WHAT TO DO: Copy out each line of the data below in which the string "white" appears.

↓

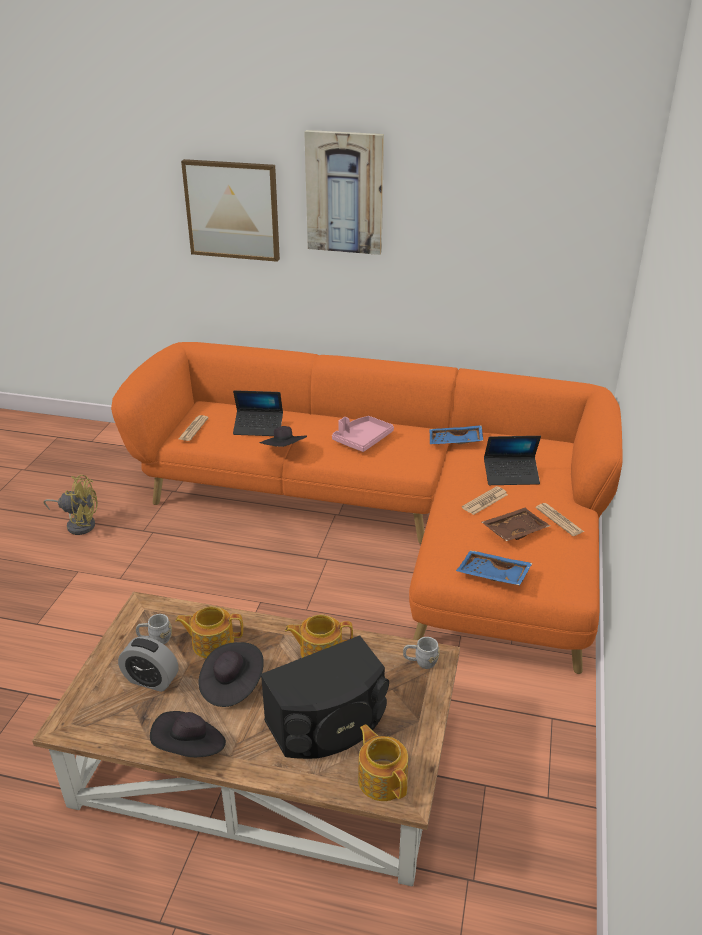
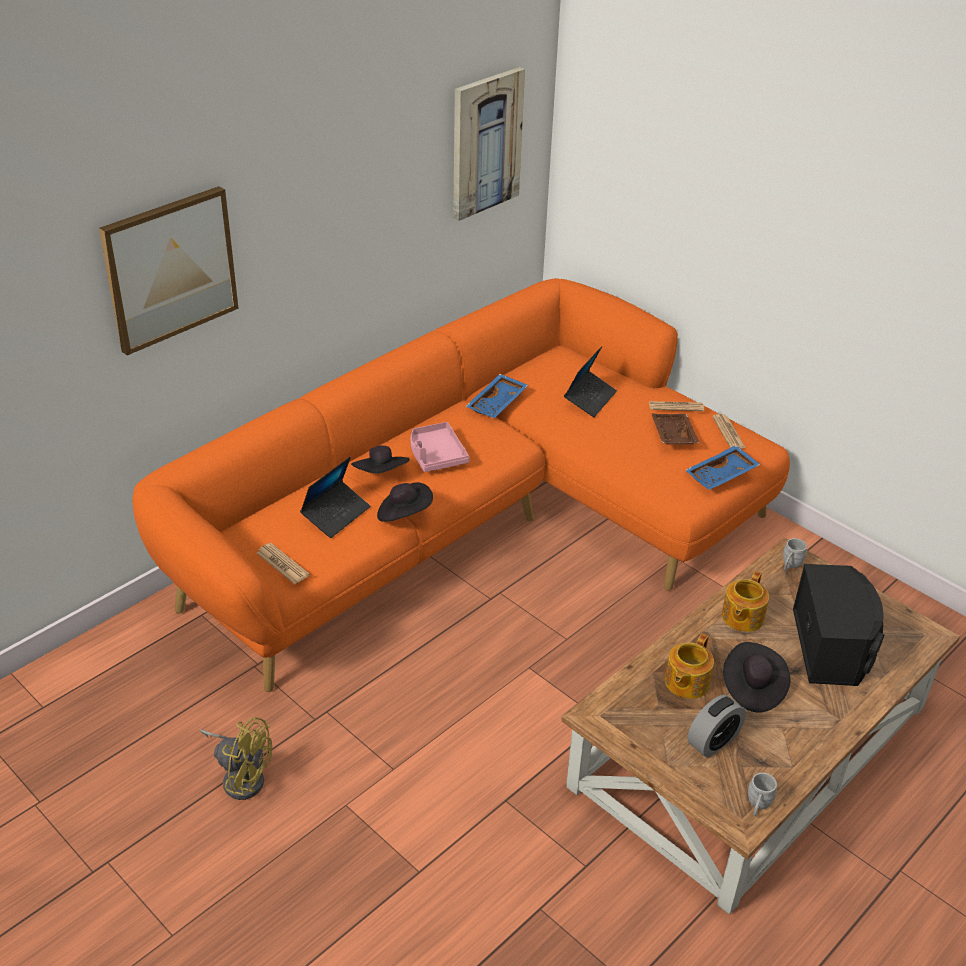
camera: 60 degrees left, 5 degrees up
yellow fan [43,475,98,535] -> yellow fan turned 75 degrees clockwise [200,717,272,800]
grey mug [136,614,172,644] -> grey mug moved to [748,773,777,816]
black hat [150,711,226,757] -> black hat moved to [351,446,410,474]
picture [304,130,384,255] -> picture moved to [453,67,525,221]
teapot [358,724,408,801] -> none
newspaper [462,486,508,515] -> newspaper moved to [712,414,746,449]

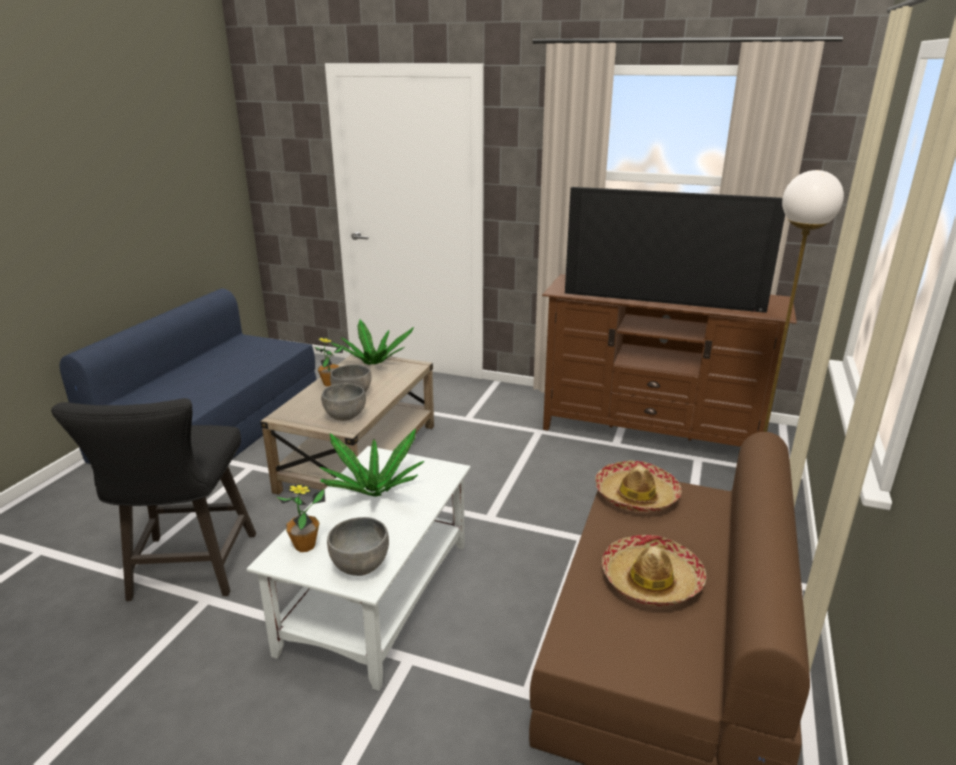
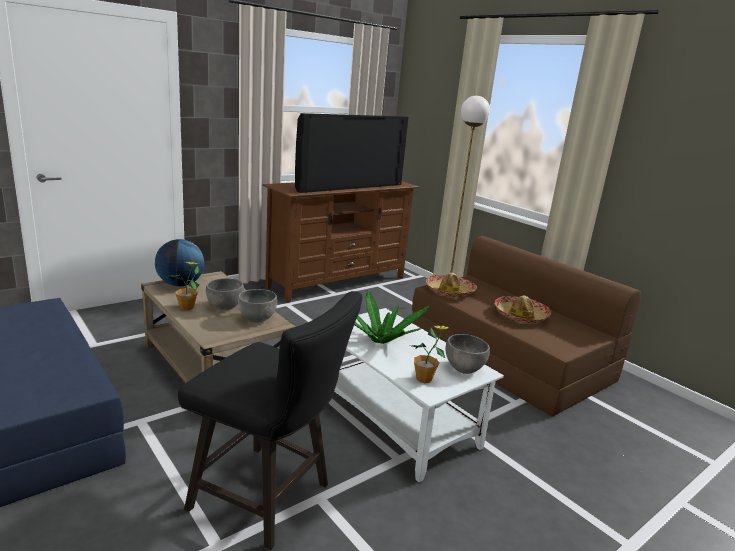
camera: 60 degrees left, 5 degrees down
potted plant [331,319,414,365] -> globe [155,239,204,286]

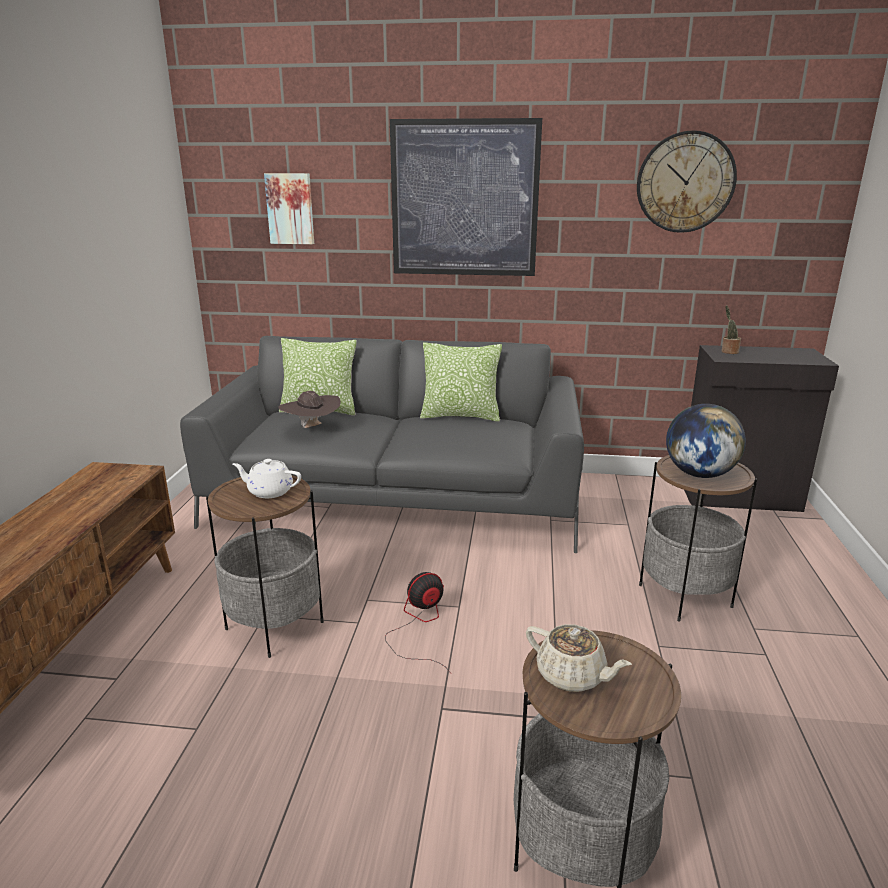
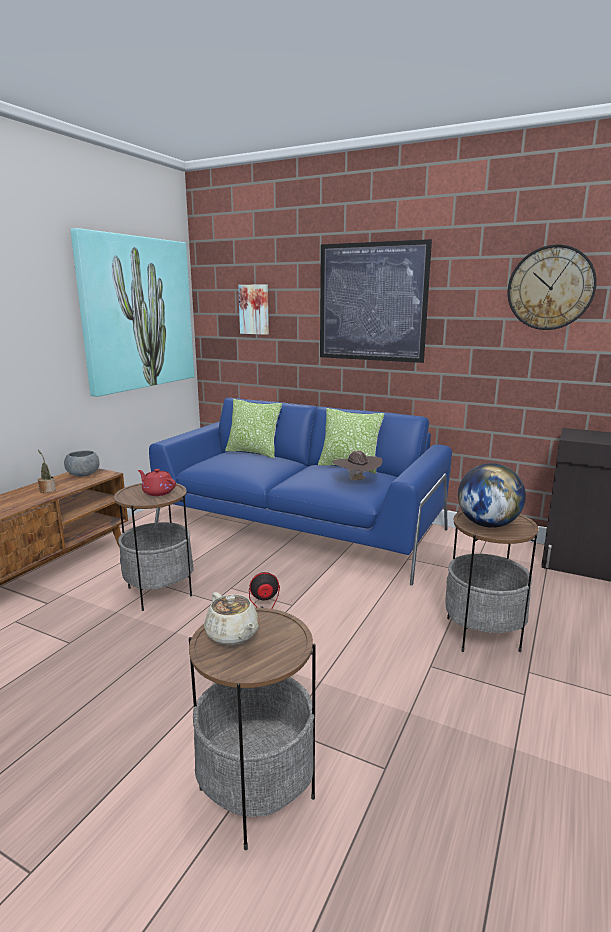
camera: 20 degrees right, 5 degrees down
grey sofa [180,336,584,553] -> blue sofa [149,398,452,586]
white teapot [233,459,301,498] -> red teapot [138,469,176,496]
brown hat [278,391,341,428] -> brown hat moved to [333,451,382,480]
potted plant [722,305,741,354] -> potted plant moved to [38,450,56,493]
none -> grey bowl [64,450,100,477]
none -> picture [70,228,194,397]

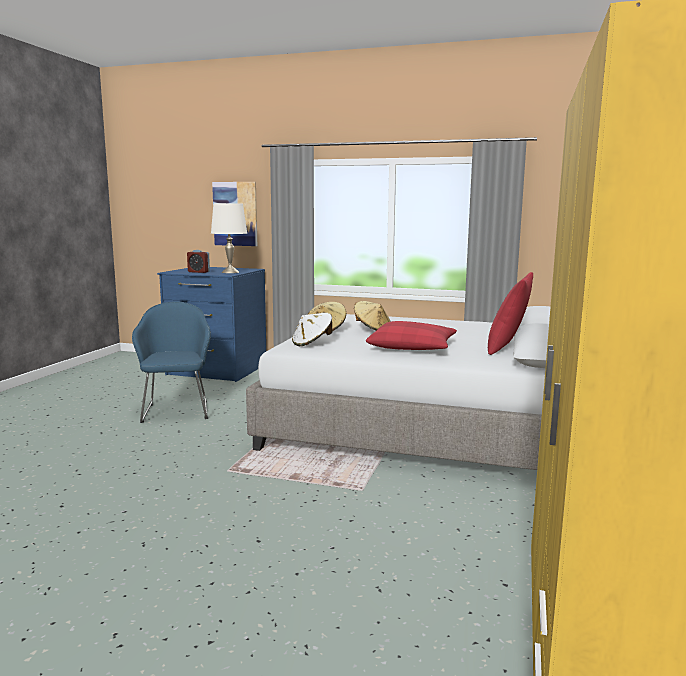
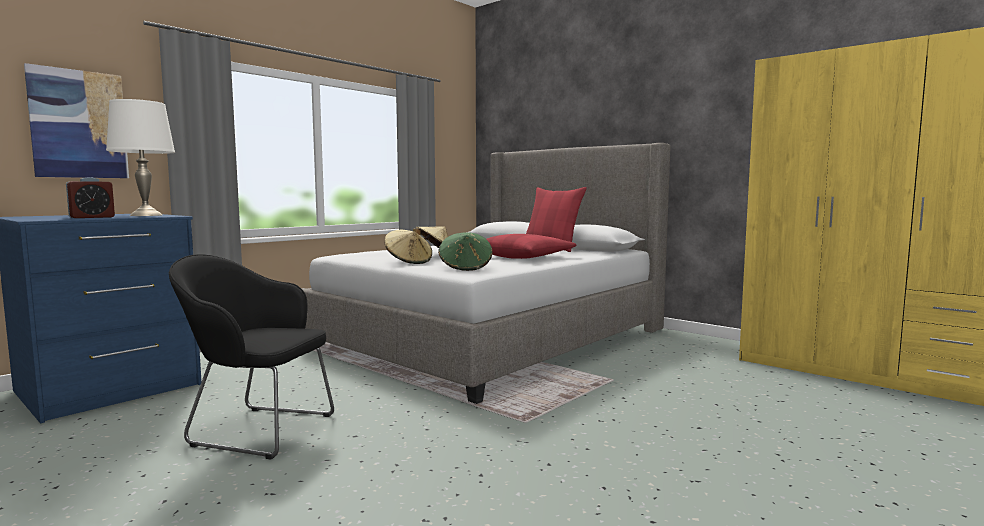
camera: 65 degrees left, 5 degrees down
blue armchair [132,301,211,423] -> black armchair [169,254,334,459]
white hat [292,313,332,346] -> green hat [438,232,493,271]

↑

THE ANSWER:
white teapot [233,459,301,498] -> red teapot [138,469,176,496]
white hat [292,313,332,346] -> green hat [438,232,493,271]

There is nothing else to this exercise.